[[ Input data open ]]

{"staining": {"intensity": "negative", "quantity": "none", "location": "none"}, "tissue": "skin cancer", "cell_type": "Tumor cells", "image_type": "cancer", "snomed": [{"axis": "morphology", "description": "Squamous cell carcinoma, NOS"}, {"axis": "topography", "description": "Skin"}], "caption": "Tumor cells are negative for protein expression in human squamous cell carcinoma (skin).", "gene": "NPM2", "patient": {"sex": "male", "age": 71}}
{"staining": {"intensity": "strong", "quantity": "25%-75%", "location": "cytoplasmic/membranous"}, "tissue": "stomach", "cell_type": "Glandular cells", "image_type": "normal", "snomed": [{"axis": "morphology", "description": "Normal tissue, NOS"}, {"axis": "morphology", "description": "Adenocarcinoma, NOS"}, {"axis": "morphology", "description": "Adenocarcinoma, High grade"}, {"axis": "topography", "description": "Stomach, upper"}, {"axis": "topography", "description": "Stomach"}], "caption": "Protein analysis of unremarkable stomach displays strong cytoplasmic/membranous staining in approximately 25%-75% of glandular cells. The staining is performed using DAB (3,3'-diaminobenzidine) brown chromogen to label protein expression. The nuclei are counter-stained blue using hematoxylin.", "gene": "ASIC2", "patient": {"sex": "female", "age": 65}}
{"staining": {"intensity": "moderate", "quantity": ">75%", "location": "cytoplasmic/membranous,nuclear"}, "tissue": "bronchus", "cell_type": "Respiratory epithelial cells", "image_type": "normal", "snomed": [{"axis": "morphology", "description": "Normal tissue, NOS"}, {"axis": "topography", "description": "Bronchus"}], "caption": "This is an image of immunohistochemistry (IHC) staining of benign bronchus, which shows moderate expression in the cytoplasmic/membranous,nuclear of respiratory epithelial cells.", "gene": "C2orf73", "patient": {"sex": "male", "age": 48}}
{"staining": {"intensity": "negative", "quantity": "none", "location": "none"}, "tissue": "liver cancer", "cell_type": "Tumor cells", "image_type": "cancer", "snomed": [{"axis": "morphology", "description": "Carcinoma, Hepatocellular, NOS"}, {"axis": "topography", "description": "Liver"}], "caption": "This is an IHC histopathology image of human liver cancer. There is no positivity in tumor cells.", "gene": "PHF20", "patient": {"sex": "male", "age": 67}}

[[ Input data closed ]]

### Assignment
All the lines above must appear again in the answer, word for word.

### Output of the task
{"staining": {"intensity": "negative", "quantity": "none", "location": "none"}, "tissue": "skin cancer", "cell_type": "Tumor cells", "image_type": "cancer", "snomed": [{"axis": "morphology", "description": "Squamous cell carcinoma, NOS"}, {"axis": "topography", "description": "Skin"}], "caption": "Tumor cells are negative for protein expression in human squamous cell carcinoma (skin).", "gene": "NPM2", "patient": {"sex": "male", "age": 71}}
{"staining": {"intensity": "strong", "quantity": "25%-75%", "location": "cytoplasmic/membranous"}, "tissue": "stomach", "cell_type": "Glandular cells", "image_type": "normal", "snomed": [{"axis": "morphology", "description": "Normal tissue, NOS"}, {"axis": "morphology", "description": "Adenocarcinoma, NOS"}, {"axis": "morphology", "description": "Adenocarcinoma, High grade"}, {"axis": "topography", "description": "Stomach, upper"}, {"axis": "topography", "description": "Stomach"}], "caption": "Protein analysis of unremarkable stomach displays strong cytoplasmic/membranous staining in approximately 25%-75% of glandular cells. The staining is performed using DAB (3,3'-diaminobenzidine) brown chromogen to label protein expression. The nuclei are counter-stained blue using hematoxylin.", "gene": "ASIC2", "patient": {"sex": "female", "age": 65}}
{"staining": {"intensity": "moderate", "quantity": ">75%", "location": "cytoplasmic/membranous,nuclear"}, "tissue": "bronchus", "cell_type": "Respiratory epithelial cells", "image_type": "normal", "snomed": [{"axis": "morphology", "description": "Normal tissue, NOS"}, {"axis": "topography", "description": "Bronchus"}], "caption": "This is an image of immunohistochemistry (IHC) staining of benign bronchus, which shows moderate expression in the cytoplasmic/membranous,nuclear of respiratory epithelial cells.", "gene": "C2orf73", "patient": {"sex": "male", "age": 48}}
{"staining": {"intensity": "negative", "quantity": "none", "location": "none"}, "tissue": "liver cancer", "cell_type": "Tumor cells", "image_type": "cancer", "snomed": [{"axis": "morphology", "description": "Carcinoma, Hepatocellular, NOS"}, {"axis": "topography", "description": "Liver"}], "caption": "This is an IHC histopathology image of human liver cancer. There is no positivity in tumor cells.", "gene": "PHF20", "patient": {"sex": "male", "age": 67}}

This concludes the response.